When it came time for me to return to work as a marketing writer, my husband and I checked out a couple of daycares—one of which was run by a family friend. They were impressive, yet the thought of leaving my three-month-old with anyone turned my stomach into steel knots. I made a desperate call to my boss, pleading to work part-time. Bless her, she said yes. My husband worked nights, I worked days, and we remained the sole and only caregivers for our son.
Initially, that took care of the daycare issue, but when would we start cutting the apron strings and enroll him in preschool? Many of my friends, including stay-at-home moms, enrolled their children in preschool at age two. Would those children be more successful in life than mine? Would my son be at risk of a prison sentence (as statistics imply) because he didn’t get his jump on early childhood development while he was still in diapers?
A very close friend turned me on to the Dr. Laura Program (when she still had her daily radio show). While we constantly hear that preschool is necessary, Dr. Laura insisted that it was unnecessary, harmful even. She believes that many parents enroll their children in preschool or daycare because they aren’t committed to raising them themselves…ouch. I know that many parents feel they have no choice, financially speaking. Dr. Laura feels that parents should cut back as much as they can, live as simply as possible and raise their children at home until kindergarten. She also notes research that counters preschool’s educational advantage.
For decades, I’ve read the studies about Head Start. Those studies indicate an immediate gain on IQ tests and other cognitive measures, but show that in later years, those scores become indistinguishable from non-Head Start kids.
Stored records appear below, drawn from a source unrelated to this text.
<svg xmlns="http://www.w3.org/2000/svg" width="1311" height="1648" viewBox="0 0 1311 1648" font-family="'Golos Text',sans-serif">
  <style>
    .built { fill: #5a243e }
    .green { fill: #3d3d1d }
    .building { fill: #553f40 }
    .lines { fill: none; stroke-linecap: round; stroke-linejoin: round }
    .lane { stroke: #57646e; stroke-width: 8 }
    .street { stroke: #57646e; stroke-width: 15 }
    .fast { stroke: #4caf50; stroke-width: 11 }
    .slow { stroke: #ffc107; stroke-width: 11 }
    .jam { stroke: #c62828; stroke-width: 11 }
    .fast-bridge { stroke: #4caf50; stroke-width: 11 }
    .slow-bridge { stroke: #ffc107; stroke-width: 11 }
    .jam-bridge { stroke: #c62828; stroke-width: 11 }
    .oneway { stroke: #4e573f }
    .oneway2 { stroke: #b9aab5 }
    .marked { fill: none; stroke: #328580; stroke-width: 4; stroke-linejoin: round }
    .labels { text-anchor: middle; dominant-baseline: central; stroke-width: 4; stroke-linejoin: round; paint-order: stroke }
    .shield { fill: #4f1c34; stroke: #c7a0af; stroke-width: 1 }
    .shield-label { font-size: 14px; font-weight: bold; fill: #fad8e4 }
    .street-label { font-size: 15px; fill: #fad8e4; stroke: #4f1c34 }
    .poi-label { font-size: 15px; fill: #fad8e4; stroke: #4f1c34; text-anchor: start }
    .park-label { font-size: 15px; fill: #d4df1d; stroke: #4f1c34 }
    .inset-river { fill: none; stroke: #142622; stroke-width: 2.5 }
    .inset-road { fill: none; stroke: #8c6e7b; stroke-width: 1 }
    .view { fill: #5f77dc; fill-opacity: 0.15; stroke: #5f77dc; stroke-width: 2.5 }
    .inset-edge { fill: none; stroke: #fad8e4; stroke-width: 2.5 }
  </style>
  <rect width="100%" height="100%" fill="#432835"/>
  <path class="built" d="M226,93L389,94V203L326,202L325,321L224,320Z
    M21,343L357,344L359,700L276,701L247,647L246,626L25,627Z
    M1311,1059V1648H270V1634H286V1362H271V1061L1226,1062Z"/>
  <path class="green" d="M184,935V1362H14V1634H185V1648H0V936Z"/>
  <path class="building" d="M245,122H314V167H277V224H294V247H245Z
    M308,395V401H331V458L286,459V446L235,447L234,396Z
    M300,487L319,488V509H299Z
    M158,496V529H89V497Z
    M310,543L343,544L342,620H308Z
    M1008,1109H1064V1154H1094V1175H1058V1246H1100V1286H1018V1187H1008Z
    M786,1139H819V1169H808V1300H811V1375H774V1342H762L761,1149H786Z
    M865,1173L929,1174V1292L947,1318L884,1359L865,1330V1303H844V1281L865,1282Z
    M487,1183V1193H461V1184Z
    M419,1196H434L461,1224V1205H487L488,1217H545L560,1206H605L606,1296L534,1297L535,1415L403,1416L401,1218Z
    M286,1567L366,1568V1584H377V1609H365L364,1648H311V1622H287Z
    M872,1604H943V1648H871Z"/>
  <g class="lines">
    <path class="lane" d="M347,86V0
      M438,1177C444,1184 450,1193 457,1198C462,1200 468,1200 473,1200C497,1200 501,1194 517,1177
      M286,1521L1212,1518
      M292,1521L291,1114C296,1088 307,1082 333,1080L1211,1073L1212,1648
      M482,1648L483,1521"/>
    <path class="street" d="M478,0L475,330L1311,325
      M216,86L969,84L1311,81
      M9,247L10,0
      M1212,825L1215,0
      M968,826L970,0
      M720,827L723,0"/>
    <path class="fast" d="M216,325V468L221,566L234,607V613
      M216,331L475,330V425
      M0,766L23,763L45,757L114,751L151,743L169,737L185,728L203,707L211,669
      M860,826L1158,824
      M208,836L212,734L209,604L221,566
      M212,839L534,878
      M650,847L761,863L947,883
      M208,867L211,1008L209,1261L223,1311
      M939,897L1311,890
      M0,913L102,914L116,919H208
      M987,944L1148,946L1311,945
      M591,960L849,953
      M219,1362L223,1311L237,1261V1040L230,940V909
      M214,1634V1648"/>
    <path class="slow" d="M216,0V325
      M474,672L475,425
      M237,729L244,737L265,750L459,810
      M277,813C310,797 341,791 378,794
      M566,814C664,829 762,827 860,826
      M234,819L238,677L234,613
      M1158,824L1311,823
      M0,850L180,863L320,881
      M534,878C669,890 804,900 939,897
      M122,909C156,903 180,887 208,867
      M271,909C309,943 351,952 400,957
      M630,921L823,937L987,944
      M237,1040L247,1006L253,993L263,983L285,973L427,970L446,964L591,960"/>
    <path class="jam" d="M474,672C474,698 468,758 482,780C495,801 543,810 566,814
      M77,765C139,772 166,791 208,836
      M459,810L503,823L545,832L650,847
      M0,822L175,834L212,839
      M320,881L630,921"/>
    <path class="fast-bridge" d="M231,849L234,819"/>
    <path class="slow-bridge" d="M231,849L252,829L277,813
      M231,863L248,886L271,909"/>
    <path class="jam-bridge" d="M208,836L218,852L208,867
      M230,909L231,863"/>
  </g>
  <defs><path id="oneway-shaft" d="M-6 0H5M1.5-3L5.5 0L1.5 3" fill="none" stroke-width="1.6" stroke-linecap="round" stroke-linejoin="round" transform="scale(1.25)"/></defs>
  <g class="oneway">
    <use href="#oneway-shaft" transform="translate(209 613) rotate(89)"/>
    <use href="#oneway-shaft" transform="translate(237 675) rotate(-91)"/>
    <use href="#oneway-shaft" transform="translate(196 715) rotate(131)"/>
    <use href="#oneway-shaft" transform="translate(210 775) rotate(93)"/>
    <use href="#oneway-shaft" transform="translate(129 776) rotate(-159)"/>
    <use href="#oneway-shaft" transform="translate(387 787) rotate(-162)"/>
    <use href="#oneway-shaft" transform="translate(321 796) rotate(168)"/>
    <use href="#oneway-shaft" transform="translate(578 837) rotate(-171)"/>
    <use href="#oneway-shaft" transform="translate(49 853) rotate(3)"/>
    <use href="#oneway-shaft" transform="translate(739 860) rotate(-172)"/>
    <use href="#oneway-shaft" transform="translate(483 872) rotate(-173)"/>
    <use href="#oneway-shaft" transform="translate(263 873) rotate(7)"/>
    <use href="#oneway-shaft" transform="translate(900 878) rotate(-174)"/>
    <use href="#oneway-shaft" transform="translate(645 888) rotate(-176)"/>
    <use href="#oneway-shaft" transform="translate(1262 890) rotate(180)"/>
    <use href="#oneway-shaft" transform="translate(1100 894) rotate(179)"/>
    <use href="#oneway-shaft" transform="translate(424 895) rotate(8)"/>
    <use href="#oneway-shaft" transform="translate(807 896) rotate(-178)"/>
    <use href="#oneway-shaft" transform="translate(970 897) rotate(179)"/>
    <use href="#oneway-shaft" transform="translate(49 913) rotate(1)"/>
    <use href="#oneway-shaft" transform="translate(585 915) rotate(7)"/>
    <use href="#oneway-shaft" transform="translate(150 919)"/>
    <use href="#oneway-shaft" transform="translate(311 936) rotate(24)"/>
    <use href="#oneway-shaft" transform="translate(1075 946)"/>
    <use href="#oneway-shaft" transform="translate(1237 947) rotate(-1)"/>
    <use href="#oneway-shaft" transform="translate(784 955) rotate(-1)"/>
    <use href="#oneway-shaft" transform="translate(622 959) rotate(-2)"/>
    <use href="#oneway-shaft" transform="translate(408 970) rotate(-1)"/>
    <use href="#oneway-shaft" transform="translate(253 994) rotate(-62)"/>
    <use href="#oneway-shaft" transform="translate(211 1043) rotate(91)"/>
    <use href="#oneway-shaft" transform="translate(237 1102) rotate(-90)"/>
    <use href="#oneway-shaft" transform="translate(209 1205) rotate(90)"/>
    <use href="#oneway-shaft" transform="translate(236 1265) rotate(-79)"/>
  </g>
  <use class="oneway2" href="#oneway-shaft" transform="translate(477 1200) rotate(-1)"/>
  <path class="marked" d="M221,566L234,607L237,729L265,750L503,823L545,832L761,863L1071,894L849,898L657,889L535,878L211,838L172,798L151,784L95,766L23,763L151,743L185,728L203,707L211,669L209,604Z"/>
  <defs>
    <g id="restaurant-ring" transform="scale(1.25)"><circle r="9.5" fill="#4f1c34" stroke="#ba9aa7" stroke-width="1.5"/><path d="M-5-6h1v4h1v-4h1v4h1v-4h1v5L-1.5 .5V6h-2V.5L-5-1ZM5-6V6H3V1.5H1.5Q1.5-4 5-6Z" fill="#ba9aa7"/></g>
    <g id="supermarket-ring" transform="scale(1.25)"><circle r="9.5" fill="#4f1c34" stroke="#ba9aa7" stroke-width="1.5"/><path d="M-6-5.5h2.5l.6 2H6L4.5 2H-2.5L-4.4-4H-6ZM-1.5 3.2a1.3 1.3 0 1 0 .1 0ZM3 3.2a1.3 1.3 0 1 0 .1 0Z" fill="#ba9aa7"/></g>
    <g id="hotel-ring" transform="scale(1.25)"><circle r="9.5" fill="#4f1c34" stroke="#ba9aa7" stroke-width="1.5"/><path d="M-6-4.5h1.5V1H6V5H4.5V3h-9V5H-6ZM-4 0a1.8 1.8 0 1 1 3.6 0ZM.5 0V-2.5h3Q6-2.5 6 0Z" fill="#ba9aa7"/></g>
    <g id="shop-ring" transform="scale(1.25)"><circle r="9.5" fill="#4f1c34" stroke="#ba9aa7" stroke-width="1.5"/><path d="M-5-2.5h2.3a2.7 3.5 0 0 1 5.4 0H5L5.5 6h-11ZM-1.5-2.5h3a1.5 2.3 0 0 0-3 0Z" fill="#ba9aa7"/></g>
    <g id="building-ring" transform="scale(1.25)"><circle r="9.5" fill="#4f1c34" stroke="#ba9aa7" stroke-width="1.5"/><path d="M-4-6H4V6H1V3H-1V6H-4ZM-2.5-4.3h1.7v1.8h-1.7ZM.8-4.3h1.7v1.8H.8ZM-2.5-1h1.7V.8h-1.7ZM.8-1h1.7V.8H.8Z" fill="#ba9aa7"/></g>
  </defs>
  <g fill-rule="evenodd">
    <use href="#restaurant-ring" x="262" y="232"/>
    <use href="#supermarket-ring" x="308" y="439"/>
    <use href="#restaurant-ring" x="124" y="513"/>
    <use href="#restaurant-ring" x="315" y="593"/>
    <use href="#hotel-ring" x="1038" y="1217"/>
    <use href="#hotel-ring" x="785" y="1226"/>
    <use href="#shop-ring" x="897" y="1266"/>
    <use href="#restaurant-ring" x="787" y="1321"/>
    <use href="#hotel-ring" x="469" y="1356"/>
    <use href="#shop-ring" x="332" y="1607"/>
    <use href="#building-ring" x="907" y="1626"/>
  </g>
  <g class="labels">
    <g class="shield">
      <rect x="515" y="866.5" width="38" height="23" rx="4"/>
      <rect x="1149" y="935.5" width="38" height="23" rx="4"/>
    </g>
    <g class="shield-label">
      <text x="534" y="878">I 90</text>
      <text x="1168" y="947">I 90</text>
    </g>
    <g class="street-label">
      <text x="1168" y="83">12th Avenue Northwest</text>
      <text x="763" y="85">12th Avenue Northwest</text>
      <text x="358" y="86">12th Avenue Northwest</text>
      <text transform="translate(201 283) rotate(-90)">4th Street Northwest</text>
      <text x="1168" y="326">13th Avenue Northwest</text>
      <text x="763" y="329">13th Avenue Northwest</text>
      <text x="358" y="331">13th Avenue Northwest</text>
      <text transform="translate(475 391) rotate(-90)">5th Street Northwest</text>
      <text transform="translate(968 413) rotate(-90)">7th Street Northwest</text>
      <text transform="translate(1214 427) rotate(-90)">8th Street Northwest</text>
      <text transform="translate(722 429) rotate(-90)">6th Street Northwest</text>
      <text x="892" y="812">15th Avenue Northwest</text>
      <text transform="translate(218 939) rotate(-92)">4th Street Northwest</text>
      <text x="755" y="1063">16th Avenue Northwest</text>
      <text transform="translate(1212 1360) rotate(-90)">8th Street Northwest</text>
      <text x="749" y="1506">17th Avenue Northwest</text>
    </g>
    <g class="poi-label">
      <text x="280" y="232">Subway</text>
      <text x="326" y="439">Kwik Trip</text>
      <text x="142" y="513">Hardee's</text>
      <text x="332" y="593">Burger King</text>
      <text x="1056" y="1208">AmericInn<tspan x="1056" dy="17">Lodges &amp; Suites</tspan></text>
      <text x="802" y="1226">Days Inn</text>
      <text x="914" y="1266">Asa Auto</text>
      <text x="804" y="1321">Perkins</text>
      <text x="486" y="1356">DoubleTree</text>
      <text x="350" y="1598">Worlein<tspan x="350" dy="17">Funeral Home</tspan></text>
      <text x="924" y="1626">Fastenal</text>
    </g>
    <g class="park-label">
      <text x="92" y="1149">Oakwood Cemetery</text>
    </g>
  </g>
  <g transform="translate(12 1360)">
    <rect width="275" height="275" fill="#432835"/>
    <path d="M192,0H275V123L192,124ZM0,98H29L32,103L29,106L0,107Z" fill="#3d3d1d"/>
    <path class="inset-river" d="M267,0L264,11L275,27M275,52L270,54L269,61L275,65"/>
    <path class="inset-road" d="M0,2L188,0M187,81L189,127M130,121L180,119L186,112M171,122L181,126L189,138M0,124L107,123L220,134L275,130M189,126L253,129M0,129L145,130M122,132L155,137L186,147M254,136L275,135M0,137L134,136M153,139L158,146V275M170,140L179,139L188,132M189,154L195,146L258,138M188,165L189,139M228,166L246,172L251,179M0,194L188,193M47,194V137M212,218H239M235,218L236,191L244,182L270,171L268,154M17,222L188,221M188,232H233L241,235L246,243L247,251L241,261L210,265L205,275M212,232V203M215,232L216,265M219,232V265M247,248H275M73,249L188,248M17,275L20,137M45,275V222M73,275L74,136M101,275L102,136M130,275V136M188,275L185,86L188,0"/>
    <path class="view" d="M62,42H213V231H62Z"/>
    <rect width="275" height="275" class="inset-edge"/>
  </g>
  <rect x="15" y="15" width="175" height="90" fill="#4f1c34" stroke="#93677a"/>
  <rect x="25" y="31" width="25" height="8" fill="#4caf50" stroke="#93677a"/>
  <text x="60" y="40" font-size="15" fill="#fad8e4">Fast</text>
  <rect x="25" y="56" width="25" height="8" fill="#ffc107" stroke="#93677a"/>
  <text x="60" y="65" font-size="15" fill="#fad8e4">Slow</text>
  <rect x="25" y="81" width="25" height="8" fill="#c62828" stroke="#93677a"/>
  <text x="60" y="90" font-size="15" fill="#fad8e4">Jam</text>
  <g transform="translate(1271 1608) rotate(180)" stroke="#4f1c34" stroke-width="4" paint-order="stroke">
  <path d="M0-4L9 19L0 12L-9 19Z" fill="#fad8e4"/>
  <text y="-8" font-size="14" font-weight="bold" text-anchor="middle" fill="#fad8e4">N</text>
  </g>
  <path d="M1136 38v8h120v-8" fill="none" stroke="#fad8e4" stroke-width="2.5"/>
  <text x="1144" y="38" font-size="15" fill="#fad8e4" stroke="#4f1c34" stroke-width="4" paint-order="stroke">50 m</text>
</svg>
A 2005 study from Stanford University and the University of California, Berkeley (neither of which is known as a conservative institution) found that kindergartners with 15 or more hours of preschool every week were less motivated and more aggressive in class than other kids.
Dr. Laura does note that children with neglectful or addicted parents do indeed benefit from early education, but that for the rest of the population, “Common sense should tell you that small children are best served by a loving mommy.”
The steel knots that churned in my stomach upon separating from my son—even for an overnight with his grandmother—told me that Dr. Laura was right, at least for the time being.
So for the first three and a half years of his life, we raised him at home where he built train tracks daily, attended mommy-and-me events and as many museums we could pack into our busy schedules.
At age four, with slight mixed feelings, we enrolled him in a daily three-hour preschool program. I made the decision because he wanted to go, and I wanted him to interact socially in a structured environment. He was thrilled. I have no regrets. And I will do the same for my youngest son when he turns four next year.